Just 30 years on from the collapse of the mining industry which left hundreds of thousands of workers out of employment early indications that a similar downfall is on the cards are undeniably there for all to see. The question is, how will the ruling Conservative government respond this time around given all they know about the legacy of Margaret Thatcher?
The conundrum Theresa May faces is eerily similar to that of her predecessor. As The Spectator’s James Forsyth wrote here, “the Tories need to have a message for those workers fearful about automation and what it means for their jobs”, but also need “to present themselves as the pro-consumer party who are instinctively comfortable with a more diversified economy in which the state is less powerful”.

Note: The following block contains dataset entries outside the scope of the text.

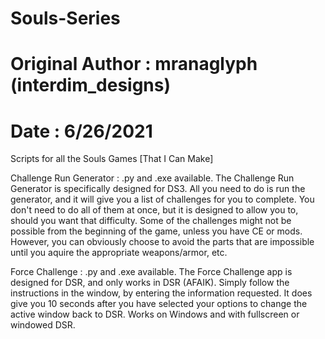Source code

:# Souls-Series
# Original Author : mranaglyph (interdim_designs)
# Date : 6/26/2021

Scripts for all the Souls Games [That I Can Make]

Challenge Run Generator : .py and .exe available.
The Challenge Run Generator is specifically designed for DS3. 
All you need to do is run the generator, and it will give you a list of challenges for you to complete.
You don't need to do all of them at once, but it is designed to allow you to, should you want that difficulty.
Some of the challenges might not be possible from the beginning of the game, unless you have CE or mods. 
However, you can obviously choose to avoid the parts that are impossible until you aquire the appropriate weapons/armor, etc.

Force Challenge : .py and .exe available.
The Force Challenge app is designed for DSR, and only works in DSR (AFAIK).
Simply follow the instructions in the window, by entering the information requested. 
It does give you 10 seconds after you have selected your options to change the active window back to DSR.
Works on Windows and with fullscreen or windowed DSR.
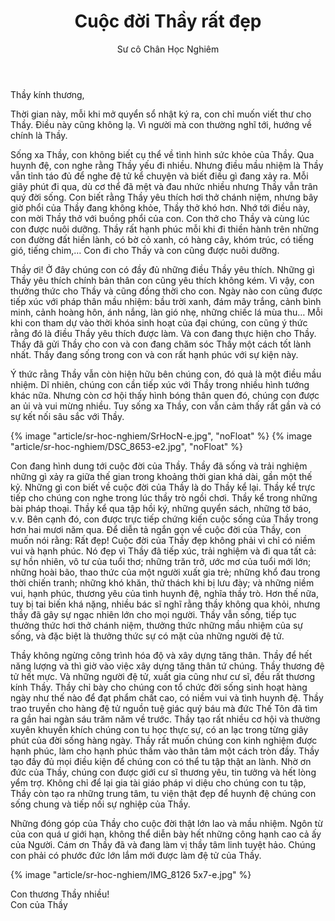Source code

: ﻿---
title: Cuộc đời Thầy rất đẹp
author: Sư cô Chân Học Nghiêm
---

Thầy kính thương,

Thời gian này, mỗi khi mở quyển sổ nhật ký ra, con chỉ muốn viết thư cho Thầy. Điều này cũng không lạ. Vì người mà con thường nghĩ tới, hướng về chính là Thầy.

Sống xa Thầy, con không biết cụ thể về tình hình sức khỏe của Thầy. Qua huynh đệ, con nghe rằng Thầy yếu đi nhiều. Nhưng điều mầu nhiệm là Thầy vẫn tỉnh táo đủ để nghe đệ tử kể chuyện và biết điều gì đang xảy ra. Mỗi giây phút đi qua, dù cơ thể đã mệt và đau nhức nhiều nhưng Thầy vẫn trân quý đời sống. Con biết rằng Thầy yêu thích hơi thở chánh niệm, nhưng bây giờ phổi của Thầy đang không khỏe, Thầy thở khó hơn. Nhớ tới điều này, con mời Thầy thở với buồng phổi của con. Con thở cho Thầy và cùng lúc con được nuôi dưỡng. Thầy rất hạnh phúc mỗi khi đi thiền hành trên những con đường đất hiền lành, có bờ cỏ xanh, có hàng cây, khóm trúc, có tiếng gió, tiếng chim,… Con đi cho Thầy và con cũng được nuôi dưỡng. 

Thầy ơi! Ở đây chúng con có đầy đủ những điều Thầy yêu thích. Những gì Thầy yêu thích chính bản thân con cũng yêu thích không kém. Vì vậy, con thưởng thức cho Thầy và cũng đồng thời cho con. Ngày nào con cũng được tiếp xúc với pháp thân mầu nhiệm: bầu trời xanh, đám mây trắng, cảnh bình minh, cảnh hoàng hôn, ánh nắng, làn gió nhẹ, những chiếc lá mùa thu… Mỗi khi con tham dự vào thời khóa sinh hoạt của đại chúng, con cũng ý thức rằng đó là điều Thầy yêu thích được làm. Và con đang thực hiện cho Thầy. Thầy đã gửi Thầy cho con và con đang chăm sóc Thầy một cách tốt lành nhất. Thầy đang sống trong con và con rất hạnh phúc với sự kiện này. 

Ý thức rằng Thầy vẫn còn hiện hữu bên chúng con, đó quả là một điều mầu nhiệm. Dĩ nhiên, chúng con cần tiếp xúc với Thầy trong nhiều hình tướng khác nữa. Nhưng còn cơ hội thấy hình bóng thân quen đó, chúng con được an ủi và vui mừng nhiều. Tuy sống xa Thầy, con vẫn cảm thấy rất gần và có sự kết nối sâu sắc với Thầy.

{% image "article/sr-hoc-nghiem/SrHocN-e.jpg", "noFloat" %}
{% image "article/sr-hoc-nghiem/DSC_8653-e2.jpg", "noFloat" %}

Con đang hình dung tới cuộc đời của Thầy. Thầy đã sống và trải nghiệm những gì xảy ra giữa thế gian trong khoảng thời gian khá dài, gần một thế kỷ. Những gì con biết về cuộc đời của Thầy là do Thầy kể lại. Thầy kể trực tiếp cho chúng con nghe trong lúc thầy trò ngồi chơi. Thầy kể trong những bài pháp thoại. Thầy kể qua tập hồi ký, những quyển sách, những tờ báo, v.v. Bên cạnh đó, con được trực tiếp chứng kiến cuộc sống của Thầy trong hơn hai mươi năm qua. Để diễn tả ngắn gọn về cuộc đời của Thầy, con muốn nói rằng: Rất đẹp! Cuộc đời của Thầy đẹp không phải vì chỉ có niềm vui và hạnh phúc. Nó đẹp vì Thầy đã tiếp xúc, trải nghiệm và đi qua tất cả: sự hồn nhiên, vô tư của tuổi thơ; những trăn trở, ước mơ của tuổi mới lớn; những hoài bão, thao thức của một người xuất gia trẻ; những khổ đau trong thời chiến tranh; những khó khăn, thử thách khi bị lưu đày; và những niềm vui, hạnh phúc, thương yêu của tình huynh đệ, nghĩa thầy trò. Hơn thế nữa, tuy bị tai biến khá nặng, nhiều bác sĩ nghĩ rằng thầy không qua khỏi, nhưng thầy đã gây sự ngạc nhiên lớn cho mọi người. Thầy vẫn sống, tiếp tục thưởng thức hơi thở chánh niệm, thưởng thức những mầu nhiệm của sự sống, và đặc biệt là thưởng thức sự có mặt của những người đệ tử.

Thầy không ngừng công trình hóa độ và xây dựng tăng thân. Thầy để hết năng lượng và thì giờ vào việc xây dựng tăng thân tứ chúng. Thầy thương đệ tử hết mực. Và những người đệ tử, xuất gia cũng như cư sĩ, đều rất thương kính Thầy. Thầy chỉ bày cho chúng con tổ chức đời sống sinh hoạt hàng ngày như thế nào để đạt phẩm chất cao, có niềm vui và tình huynh đệ. Thầy trao truyền cho hàng đệ tử nguồn tuệ giác quý báu mà đức Thế Tôn đã tìm ra gần hai ngàn sáu trăm năm về trước. Thầy tạo rất nhiều cơ hội và thường xuyên khuyến khích chúng con tu học thực sự, có an lạc trong từng giây phút của đời sống hàng ngày. Thầy rất muốn chúng con kinh nghiệm được hạnh phúc, làm cho hạnh phúc thấm vào thân tâm một cách tròn đầy. Thầy tạo đầy đủ mọi điều kiện để chúng con có thể tu tập thật an lành. Nhờ ơn đức của Thầy, chúng con được giới cư sĩ thương yêu, tin tưởng và hết lòng yểm trợ. Không chỉ để lại gia tài giáo pháp vi diệu cho chúng con tu tập, Thầy còn tạo ra những trung tâm, tu viện thật đẹp để huynh đệ chúng con sống chung và tiếp nối sự nghiệp của Thầy. 

Những đóng góp của Thầy cho cuộc đời thật lớn lao và mầu nhiệm. Ngôn từ của con quá ư giới hạn, không thể diễn bày hết những công hạnh cao cả ấy của Người. Cám ơn Thầy đã và đang làm vị thầy tâm linh tuyệt hảo. Chúng con phải có phước đức lớn lắm mới được làm đệ tử của Thầy. 

{% image "article/sr-hoc-nghiem/IMG_8126 5x7-e.jpg" %}

<p class="noIndent">Con thương Thầy nhiều!<br/>
Con của Thầy</p>
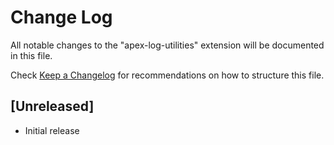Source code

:# Change Log

All notable changes to the "apex-log-utilities" extension will be documented in this file.

Check [Keep a Changelog](http://keepachangelog.com/) for recommendations on how to structure this file.

## [Unreleased]

- Initial release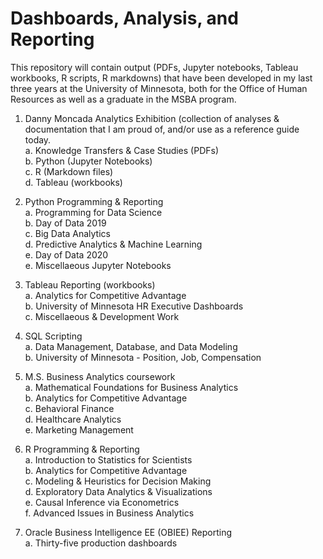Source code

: # Dashboards, Analysis, and Reporting

This repository will contain output (PDFs, Jupyter notebooks, Tableau workbooks, R scripts, R markdowns) that have been developed in my last three years at the University of Minnesota, both for the Office of Human Resources as well as a graduate in the MSBA program.

1.  Danny Moncada Analytics Exhibition (collection of analyses & documentation that I am proud of, and/or use as a reference guide today.<br/>
  a.  Knowledge Transfers & Case Studies (PDFs)<br/>
  b.  Python (Jupyter Notebooks)<br/>
  c.  R (Markdown files)<br/>
  d.  Tableau (workbooks)<br/>
  
2.  Python Programming & Reporting<br/>
  a.  Programming for Data Science<br/>
  b.  Day of Data 2019<br/>
  c.  Big Data Analytics<br/>
  d.  Predictive Analytics & Machine Learning<br/>
  e.  Day of Data 2020<br/>
  e.  Miscellaeous Jupyter Notebooks<br/>

3.  Tableau Reporting (workbooks)<br/>
  a.  Analytics for Competitive Advantage<br/>
  b.  University of Minnesota HR Executive Dashboards<br/>
  c.  Miscellaeous & Development Work<br/>
  
4.  SQL Scripting<br/>
  a.  Data Management, Database, and Data Modeling<br/>
  b.  University of Minnesota - Position, Job, Compensation<br/>

5.  M.S. Business Analytics coursework <br/>
  a.  Mathematical Foundations for Business Analytics<br/>
  b.  Analytics for Competitive Advantage<br/>
  c.  Behavioral Finance<br/>
  d.  Healthcare Analytics<br/>
  e.  Marketing Management<br/>
 
6.  R Programming & Reporting<br/>
  a.  Introduction to Statistics for Scientists<br/>
  b.  Analytics for Competitive Advantage<br/>
  c.  Modeling & Heuristics for Decision Making<br/>
  d.  Exploratory Data Analytics & Visualizations<br/>
  e.  Causal Inference via Econometrics<br/>
  f.  Advanced Issues in Business Analytics<br/>
 
7.  Oracle Business Intelligence EE (OBIEE) Reporting<br/>
  a.  Thirty-five production dashboards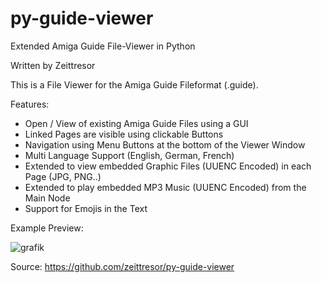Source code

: # py-guide-viewer
Extended Amiga Guide File-Viewer in Python

Written by Zeittresor

This is a File Viewer for the Amiga Guide Fileformat (.guide).

Features:
- Open / View of existing Amiga Guide Files using a GUI
- Linked Pages are visible using clickable Buttons
- Navigation using Menu Buttons at the bottom of the Viewer Window
- Multi Language Support (English, German, French)
- Extended to view embedded Graphic Files (UUENC Encoded) in each Page (JPG, PNG..)
- Extended to play embedded MP3 Music (UUENC Encoded) from the Main Node
- Support for Emojis in the Text

Example Preview:
  
![grafik](https://github.com/user-attachments/assets/4b081d1c-ff8a-4abd-a068-a57e8508e752)


Source: https://github.com/zeittresor/py-guide-viewer
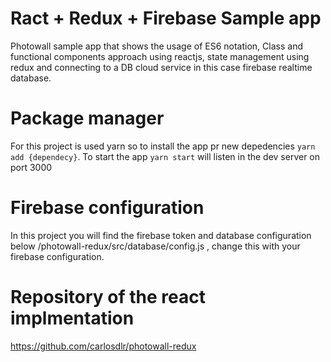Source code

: # Ract + Redux + Firebase Sample app

Photowall sample app that shows the usage of ES6 notation, Class and functional components approach using reactjs, state management using redux and connecting to a DB cloud service in this case firebase realtime database.

# Package manager

For this project is used yarn so to install the app pr new depedencies `yarn add {dependecy}`.
To start the app `yarn start` will listen in the dev server on port 3000

# Firebase configuration

In this project you will find the firebase token and database configuration below /photowall-redux/src/database/config.js , change this with your firebase configuration.

# Repository of the react implmentation

<a href="https://github.com/carlosdlr/photowall-redux"> https://github.com/carlosdlr/photowall-redux </a>

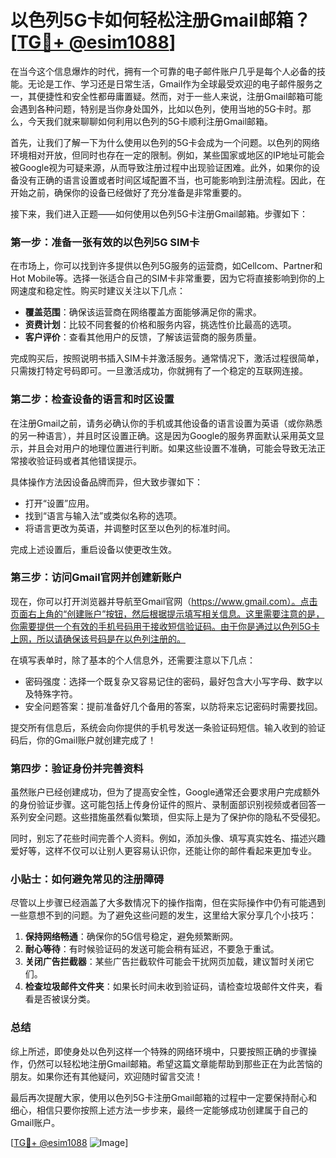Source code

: # 以色列5G卡如何轻松注册Gmail邮箱？[[TG💪+ @esim1088](https://t.me/s/esim1088)]

在当今这个信息爆炸的时代，拥有一个可靠的电子邮件账户几乎是每个人必备的技能。无论是工作、学习还是日常生活，Gmail作为全球最受欢迎的电子邮件服务之一，其便捷性和安全性都毋庸置疑。然而，对于一些人来说，注册Gmail邮箱可能会遇到各种问题，特别是当你身处国外，比如以色列，使用当地的5G卡时。那么，今天我们就来聊聊如何利用以色列的5G卡顺利注册Gmail邮箱。

首先，让我们了解一下为什么使用以色列的5G卡会成为一个问题。以色列的网络环境相对开放，但同时也存在一定的限制。例如，某些国家或地区的IP地址可能会被Google视为可疑来源，从而导致注册过程中出现验证困难。此外，如果你的设备没有正确的语言设置或者时间区域配置不当，也可能影响到注册流程。因此，在开始之前，确保你的设备已经做好了充分准备是非常重要的。

接下来，我们进入正题——如何使用以色列5G卡注册Gmail邮箱。步骤如下：

### 第一步：准备一张有效的以色列5G SIM卡

在市场上，你可以找到许多提供以色列5G服务的运营商，如Cellcom、Partner和Hot Mobile等。选择一张适合自己的SIM卡非常重要，因为它将直接影响到你的上网速度和稳定性。购买时建议关注以下几点：
- **覆盖范围**：确保该运营商在网络覆盖方面能够满足你的需求。
- **资费计划**：比较不同套餐的价格和服务内容，挑选性价比最高的选项。
- **客户评价**：查看其他用户的反馈，了解该运营商的服务质量。

完成购买后，按照说明书插入SIM卡并激活服务。通常情况下，激活过程很简单，只需拨打特定号码即可。一旦激活成功，你就拥有了一个稳定的互联网连接。

### 第二步：检查设备的语言和时区设置

在注册Gmail之前，请务必确认你的手机或其他设备的语言设置为英语（或你熟悉的另一种语言），并且时区设置正确。这是因为Google的服务界面默认采用英文显示，并且会对用户的地理位置进行判断。如果这些设置不准确，可能会导致无法正常接收验证码或者其他错误提示。

具体操作方法因设备品牌而异，但大致步骤如下：
- 打开“设置”应用。
- 找到“语言与输入法”或类似名称的选项。
- 将语言更改为英语，并调整时区至以色列的标准时间。

完成上述设置后，重启设备以使更改生效。

### 第三步：访问Gmail官网并创建新账户

现在，你可以打开浏览器并导航至Gmail官网（https://www.gmail.com）。点击页面右上角的“创建账户”按钮，然后根据提示填写相关信息。这里需要注意的是，你需要提供一个有效的手机号码用于接收短信验证码。由于你是通过以色列5G卡上网，所以请确保该号码是在以色列注册的。

在填写表单时，除了基本的个人信息外，还需要注意以下几点：
- 密码强度：选择一个既复杂又容易记住的密码，最好包含大小写字母、数字以及特殊字符。
- 安全问题答案：提前准备好几个备用的答案，以防将来忘记密码时需要找回。

提交所有信息后，系统会向你提供的手机号发送一条验证码短信。输入收到的验证码后，你的Gmail账户就创建完成了！

### 第四步：验证身份并完善资料

虽然账户已经创建成功，但为了提高安全性，Google通常还会要求用户完成额外的身份验证步骤。这可能包括上传身份证件的照片、录制面部识别视频或者回答一系列安全问题。这些措施虽然看似繁琐，但实际上是为了保护你的隐私不受侵犯。

同时，别忘了花些时间完善个人资料。例如，添加头像、填写真实姓名、描述兴趣爱好等，这样不仅可以让别人更容易认识你，还能让你的邮件看起来更加专业。

### 小贴士：如何避免常见的注册障碍

尽管以上步骤已经涵盖了大多数情况下的操作指南，但在实际操作中仍有可能遇到一些意想不到的问题。为了避免这些问题的发生，这里给大家分享几个小技巧：

1. **保持网络畅通**：确保你的5G信号稳定，避免频繁断网。
2. **耐心等待**：有时候验证码的发送可能会稍有延迟，不要急于重试。
3. **关闭广告拦截器**：某些广告拦截软件可能会干扰网页加载，建议暂时关闭它们。
4. **检查垃圾邮件文件夹**：如果长时间未收到验证码，请检查垃圾邮件文件夹，看看是否被误分类。

### 总结

综上所述，即使身处以色列这样一个特殊的网络环境中，只要按照正确的步骤操作，仍然可以轻松地注册Gmail邮箱。希望这篇文章能帮助到那些正在为此苦恼的朋友。如果你还有其他疑问，欢迎随时留言交流！

最后再次提醒大家，使用以色列5G卡注册Gmail邮箱的过程中一定要保持耐心和细心，相信只要你按照上述方法一步步来，最终一定能够成功创建属于自己的Gmail账户。

[[TG💪+ @esim1088](https://t.me/s/esim1088) ![Image](https://i.postimg.cc/4NQfJmqS/Snipaste-2025-05-13-00-14-12.png)]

But which side will the Tories ultimately favour? Well, Tory MP Matt Hancock seems to make it quite clear here. Rather than pursuing what he describes as a “backwards-looking, top-down, socialist ideology” that is the “anathema to the principles of the tech revolution”, the Conservative Party should embrace the changes with free economic principles that support business and attract higher paid jobs.
Yet there is little or no mention of the hundreds of thousands of workers that could potentially be displaced by the revolution, which was Thatcher’s mistake in the ‘80s. Contrary to the common myth that Labour created “benefits Britain” it was actually Thatcher who did away with an industry that supported towns and cities-worth of jobs without putting anything in its place. As John Bird wrote here, “Thatcher churned out benefits rather than training and opportunity, then Tony Blair took up her lead”.
The crucial question should therefore be, what does a transition look like, and how can we up-skill workers before work out-modernises them? According to the IPPR paper ‘Managing automation: Employment, inequality and ethics in the digital age‘, the answer is multi-faceted. Author Carys Roberts notes, “options on the table should include ensuring all sectors and areas invest in and benefit from technology that raises productivity, reforming the skills system to make sure good jobs that are created are accessible to all, strengthening trade unions to enable workers to bargain their wages upwards, and spreading capital ownership so that returns to capital benefit everyone in the economy”.
Her conclusion effectively disproves Matt Hancock’s claim that a tech revolution is a Tory revolution, because it goes to show that our government’s dealings will require a degree of compassion and an edge of humility. Something that is in short supply within the Tory ranks these days.